Fault-tolerance is another of the large areas of research and practice. For example, see the IEEE Technical Committee on Fault-Tolerant Computing. For some intersting and scary stories of insufficiently fault tolerant systems and their consequences, see Neumann's Computer Related Risks or Peterson's Fatal Defect.

November 20 : Exam #2

In-class exam.

November 27 : Project Status Presentations

In class presentations, by the students doing them, of projects and their midpoint status.

November 29 : Cluster-Based Computing

28. SoftFLASH: Analyzing the Performance of Clustered Distributed Virtual Shared Memory
by A. Erlichson, N. Nuckolls, G. Chesson, and J. Hennessy, in ASPLOS-VII, 1996, pp. 210-221.
29. Towards Transparent and Efficient Software Distributed Shared Memory
by D. Scales and K. Gharachorloo, in the ACM Symposium on Operating Systems Principles, 1997, pp. 157-169.

An alternative to having large, expensive, multi-processor computer systems is to treat a networked set of PCs or workstations as a parallel computer. Many have promoted and explored this approach, and we will discuss some of the trade-offs and issues involved. In particular, many trade-offs revolve around the performance and usability aspects of the most important design consideration of this approach -- how to program such a system.

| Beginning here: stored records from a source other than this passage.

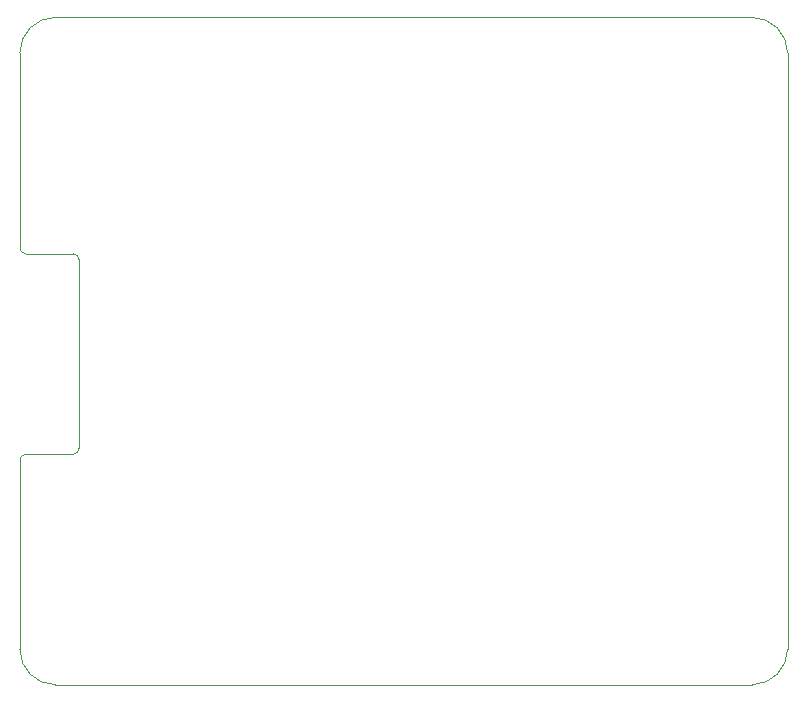
<source format=gm1>
%TF.GenerationSoftware,KiCad,Pcbnew,9.0.7*%
%TF.CreationDate,2026-01-29T23:32:27-08:00*%
%TF.ProjectId,encoders,656e636f-6465-4727-932e-6b696361645f,rev?*%
%TF.SameCoordinates,Original*%
%TF.FileFunction,Profile,NP*%
%FSLAX46Y46*%
G04 Gerber Fmt 4.6, Leading zero omitted, Abs format (unit mm)*
G04 Created by KiCad (PCBNEW 9.0.7) date 2026-01-29 23:32:27*
%MOMM*%
%LPD*%
G01*
G04 APERTURE LIST*
%TA.AperFunction,Profile*%
%ADD10C,0.100000*%
%TD*%
G04 APERTURE END LIST*
D10*
X165000000Y-47000000D02*
X165000000Y-46500000D01*
X100500000Y-63500000D02*
G75*
G02*
X100000000Y-63000000I0J500000D01*
G01*
X165000000Y-97000000D02*
X165000000Y-47000000D01*
X100000000Y-47000000D02*
X100000000Y-63000000D01*
X100000000Y-47000000D02*
X100000000Y-46500000D01*
X103000000Y-100000000D02*
G75*
G02*
X100000000Y-97000000I0J3000000D01*
G01*
X100000000Y-46500000D02*
G75*
G02*
X103000000Y-43500000I3000000J0D01*
G01*
X103000000Y-100000000D02*
X162000000Y-100000000D01*
X162000000Y-43500000D02*
X103000000Y-43500000D01*
X104500000Y-80500000D02*
X100500000Y-80500000D01*
X100000000Y-81000000D02*
G75*
G02*
X100499127Y-80500001I500000J0D01*
G01*
X162000000Y-43500000D02*
G75*
G02*
X165000000Y-46500000I0J-3000000D01*
G01*
X165000000Y-97000000D02*
G75*
G02*
X162000000Y-100000000I-3000000J0D01*
G01*
X105000000Y-64000000D02*
X105000000Y-80000000D01*
X100000000Y-81000000D02*
X100000000Y-97000000D01*
X100500000Y-63500000D02*
X104500000Y-63500000D01*
X105000000Y-80000000D02*
G75*
G02*
X104500000Y-80500000I-500000J0D01*
G01*
X104500000Y-63500000D02*
G75*
G02*
X105000000Y-64000000I0J-500000D01*
G01*
M02*

</source>
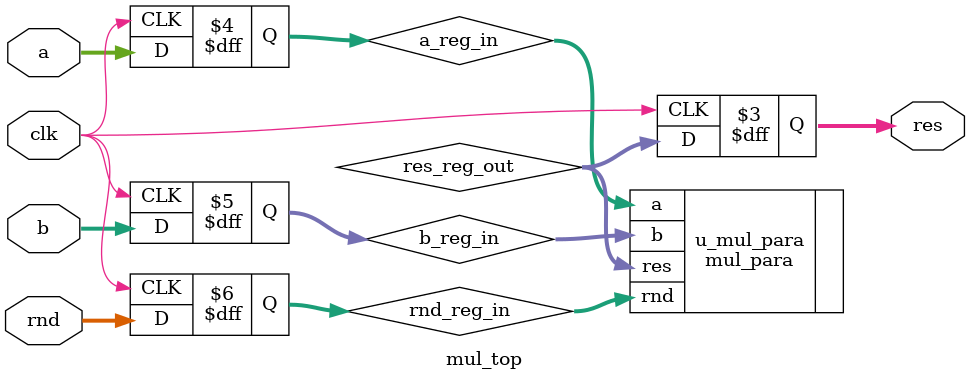
<source format=sv>
module mul_top#(
    parameter int unsigned SIGN_W = 1,
    parameter int unsigned EXPO_W = 8,
    parameter int unsigned MANT_W = 23
) (
    input  logic                                       clk ,
    input  logic [SIGN_W + EXPO_W + MANT_W -1 : 0]     a   ,
    input  logic [SIGN_W + EXPO_W + MANT_W -1 : 0]     b   ,
    input  logic [1 : 0]                               rnd ,
    output logic [SIGN_W + EXPO_W + MANT_W -1 : 0]     res  
);
logic [SIGN_W + EXPO_W + MANT_W -1 : 0] a_reg_in;
logic [SIGN_W + EXPO_W + MANT_W -1 : 0] b_reg_in;
logic [1 : 0]                           rnd_reg_in;
logic [SIGN_W + EXPO_W + MANT_W -1 : 0] res_reg_out;

mul_para #(
    .SIGN_W(SIGN_W),
    .EXPO_W(EXPO_W),
    .MANT_W(MANT_W)
)
u_mul_para(
    .a(a_reg_in),
    .b(b_reg_in),
    .rnd(rnd_reg_in),
    .res(res_reg_out)
);
always_ff @( posedge clk ) begin 
    a_reg_in    <= a;
    b_reg_in    <= b;
    rnd_reg_in  <= rnd;
end
always_ff @( posedge clk ) begin 
    res         <= res_reg_out;
end
endmodule
</source>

Along the way, we will look at several case studies and discuss (yes, you too) their pros and cons.

The papers assigned for today focus on particular approaches to this problem. The first describes SoftFLASH, yet another distributed shared memory system, and analyzes its performance on the kinds of parallel applications relevant to such computation. The second describes Shasta, which focuses on getting SMP applications to work on clusters without any programmer effort or attention.

Cluster computing is a fairly old topic that has received a lot of attention in recent years. A good, accessible explanation of why is given in A Case for Networks of Workstations: NOW (by T. Anderson, D. Culler, D. Patterson and the NOW team, in IEEE Micro, February 1995).

December 4 : Distributed OSes

30. The V Distributed System
D. Cheriton, Communications of the ACM, vol. 31, no. 3, March 1988, pp. 314-333.
31. A Comparison of Two Distributed Systems: Amoeba and Sprite
F. Douglis, M.F. Kaashoek, A. Tanenbaum, J. Ousterhout, ACM Computing Surveys, vol. 4, no. 4, Fall 1991, pp. 353-384.

An alternate to treating each system as separate and exposing that separateness to users is to have a distributed operating system that hides distribution under a single-system image. This class meeting will look at examples of how this has been done and the issues and challenges involved. Along the way, we will look at several case studies and discuss (yes, you too) their pros and cons.

The papers assigned for today describe three distributed operating system designs. The first describes the V system, a precursor to many distributed OSes. The second compares and contrasts the Sprite and Amoeba distributed systems.

Much of the course represents background for the general topic of distributed OSs, and Tanenbaum's Distributed Operating Systems textbook is a useful resource. For more information on these past and some recent projects in this space, see the history of V's group, the Sprite web site, the Amoeba web site, the Beowulf web site, and the Condor web site.

December 6 : Futures

32. The computer for the 21st century
Mark Weiser, Scientific American, vol. 265, no. 3, September 1991, pp. 94-104.

As with so many aspects of computer systems, changes in technology and applications changes the issues faced in operating systems and distributed systems. In this class meeting we'll discuss some of these cool new developments and some of their consequences.

The papers assigned for today describe visions for future computing. The first describes ubiquitous computing.

For additional material on ubiquitous computing, see Mark Weiser's Ubiquitous Computing web pages.

December 11 : Project Poster Session

The final day of classes will be a poster session, with one poster for each group's class project. This will allow you all to show off your great work to each other and other interested CMU people.